← Back to context

Comment by falcor84

7 hours ago

It's not common, but I've personally built APIs where requests for dangerous modifications like this perform a dry run, giving in the response the resources that would be deleted/changed and a random token, which then needs to be provide to actually make the change. The idea was that this would be presented in the UI for the user to confirm, but it should be as useful or more by AI agents. Also, you get the benefit that the token only approves that particular modification operation, so if the resources change in between, you need to reapprove.

I guess we don’t know what the agent would do after seeing these warnings and a request for extra action.

Perhaps it would stop and rethink, perhaps it would focus on the fact that extra action is needed - and perform that automatically.

I suppose the decision would depend on multiple factors too (model, prompt, constraints).

Measure twice cut once seems to be forgotten these days.

  • As well as: A computer can never be held accountable

    • Let me ask you this - can a company be held accountable? I.e. are you ok with the legal manner in which when I hire a company to provide me a service and they fail to provide it, or cause harm in the process, I can sue them, potentially in a way that would lead to their bankruptcy?

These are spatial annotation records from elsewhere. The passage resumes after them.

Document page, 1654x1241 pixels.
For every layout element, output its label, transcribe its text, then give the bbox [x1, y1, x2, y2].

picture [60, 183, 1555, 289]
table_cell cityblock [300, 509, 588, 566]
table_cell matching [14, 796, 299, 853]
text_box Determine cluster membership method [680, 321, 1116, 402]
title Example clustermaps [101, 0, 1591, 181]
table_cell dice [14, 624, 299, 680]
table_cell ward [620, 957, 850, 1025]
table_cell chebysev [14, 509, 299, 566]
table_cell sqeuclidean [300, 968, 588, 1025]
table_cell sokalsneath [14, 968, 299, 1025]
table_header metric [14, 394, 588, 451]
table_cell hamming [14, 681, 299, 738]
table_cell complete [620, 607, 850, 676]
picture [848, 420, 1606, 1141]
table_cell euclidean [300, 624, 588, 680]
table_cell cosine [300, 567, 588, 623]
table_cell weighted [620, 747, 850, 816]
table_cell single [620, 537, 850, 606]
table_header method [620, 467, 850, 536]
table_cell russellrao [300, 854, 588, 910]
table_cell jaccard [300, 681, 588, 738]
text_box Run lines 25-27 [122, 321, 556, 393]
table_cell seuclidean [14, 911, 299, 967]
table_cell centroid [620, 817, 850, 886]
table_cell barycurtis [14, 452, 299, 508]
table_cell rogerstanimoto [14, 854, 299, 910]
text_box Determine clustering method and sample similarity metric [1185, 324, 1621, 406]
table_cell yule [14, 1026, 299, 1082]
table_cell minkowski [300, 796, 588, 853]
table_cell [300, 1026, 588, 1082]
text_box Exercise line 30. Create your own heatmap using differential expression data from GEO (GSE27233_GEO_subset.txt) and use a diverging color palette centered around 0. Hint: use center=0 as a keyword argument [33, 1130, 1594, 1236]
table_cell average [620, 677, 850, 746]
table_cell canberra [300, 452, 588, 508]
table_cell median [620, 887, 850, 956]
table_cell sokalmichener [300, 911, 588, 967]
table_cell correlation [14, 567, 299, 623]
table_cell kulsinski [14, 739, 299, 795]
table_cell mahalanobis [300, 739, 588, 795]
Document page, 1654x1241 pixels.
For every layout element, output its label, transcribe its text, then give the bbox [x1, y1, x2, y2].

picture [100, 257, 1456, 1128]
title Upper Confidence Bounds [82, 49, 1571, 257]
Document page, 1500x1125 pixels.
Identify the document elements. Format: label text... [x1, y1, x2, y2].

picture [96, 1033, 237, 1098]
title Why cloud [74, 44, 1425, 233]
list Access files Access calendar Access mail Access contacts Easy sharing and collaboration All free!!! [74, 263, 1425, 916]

      If so, I can imagine a potential future in which we have limited liability companies each run by a single AI (potentially on a particular physical computer). In that future, if you hired an AI to do a project for you, and it ended up deleting the production database, you'd be able to sue it, and get a payout and/or bankrupt it, which I imagine would then lead to an "antifragile" ecosystem whereby AIs adapt to be more careful.